[PROBLEM DETAILS] All that is wanted is an exact copy of the line containing "cahiers de l" and the lines after it, through the end of the records.

(Stored entries)
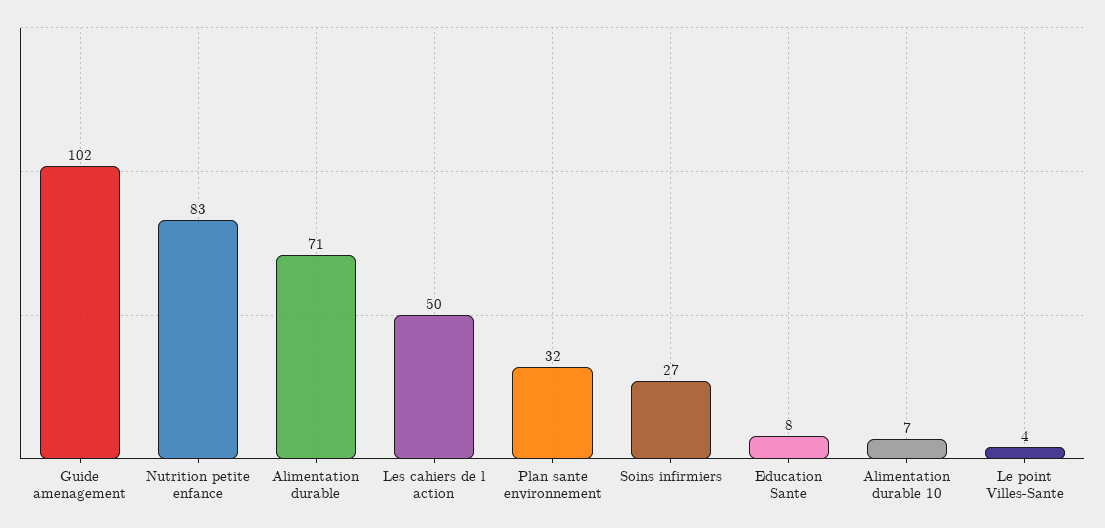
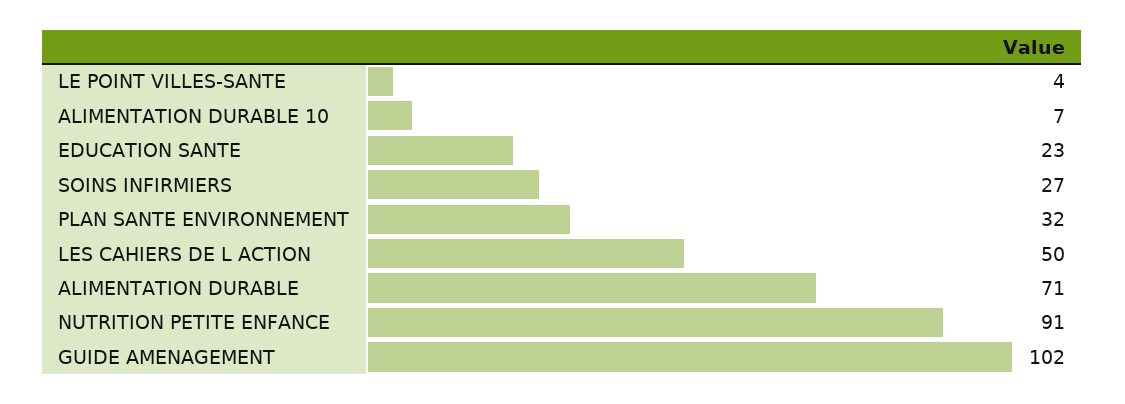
  {
    "Guide amenagement": 102,
-   "Nutrition petite enfance": 83,
+   "Nutrition petite enfance": 91,
    "Alimentation durable": 71,
    "Les cahiers de l action": 50,
    "Plan sante environnement": 32,
    "Soins infirmiers": 27,
-   "Education Sante": 8,
+   "Education Sante": 23,
    "Alimentation durable 10": 7,
    "Le point Villes-Sante": 4
  }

[SOLUTION FOR THIS TASK]
    "Les cahiers de l action": 50,
    "Plan sante environnement": 32,
    "Soins infirmiers": 27,
-   "Education Sante": 8,
+   "Education Sante": 23,
    "Alimentation durable 10": 7,
    "Le point Villes-Sante": 4
  }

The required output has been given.